I have a large array of data which I have read into a dask dataframe. This data frame has two columns that I believe to be redundant (i.e., have identical values). These columns are string-valued -- they give the names of growth media used for incubating colonies of cells.

I would like to check my hypothesis that the two columns are identical before dropping one of them.

The simplest solution I could come up with was the following:

(df['growth_media_1'] == df['growth_media_2']).all().compute()

But this gives me the following error:

ValueError: Mismatched dtypes found in `pd.read_csv`/`pd.read_table`.

+--------+---------+----------+
| Column | Found   | Expected |
+--------+---------+----------+
| input  | float64 | int64    |
| output | float64 | int64    |
+--------+---------+----------+

Usually this is due to dask's dtype inference failing, and
*may* be fixed by specifying dtypes manually by adding:

dtype={'input': 'float64',
       'output': 'float64'}

I thought this might be because there were some NaN's in the columns, so I tried doing .dropna() before the comparison. But that did not fix the problem.

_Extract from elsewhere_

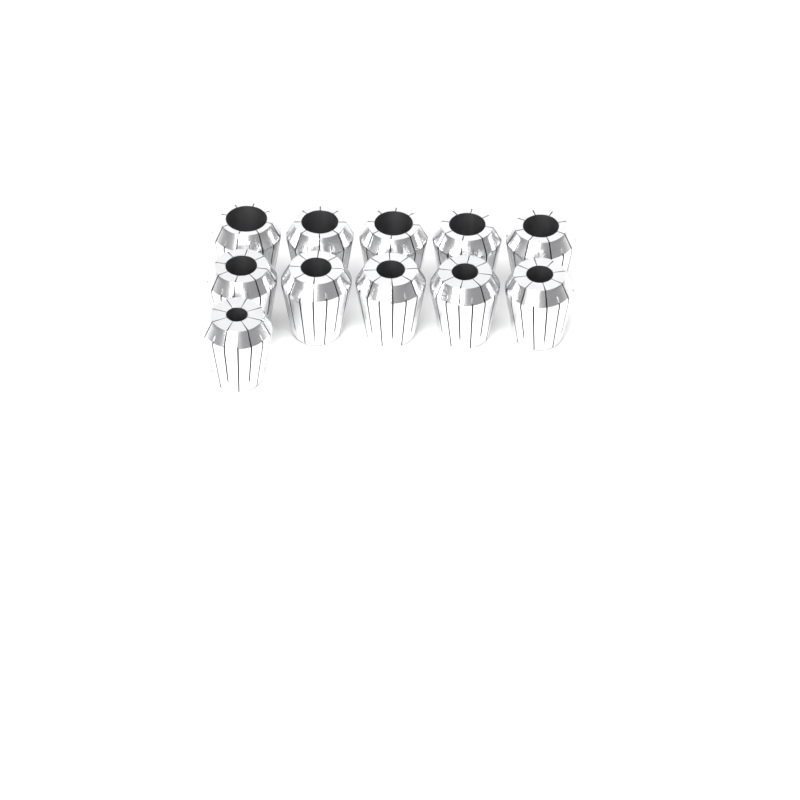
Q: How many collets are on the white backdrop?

After extensive flailing, I ended up with this arcane mess:

(df['growth_media_1'].dropna() == df['growth_media_2'].dropna()).astype('bool').all().compute()

but even that did not solve my problem.

The error message really isn't helpful, since neither pd.read_csv nor pd.read_table are involved, as far as I can tell. However, pandas.read_text is in the backtrace, so perhaps dask is writing files for different shards of the data.

(I'm using dask version 1.2.2, if that helps. I'm using this on a high performance cluster, which lags the bleeding edge of software.)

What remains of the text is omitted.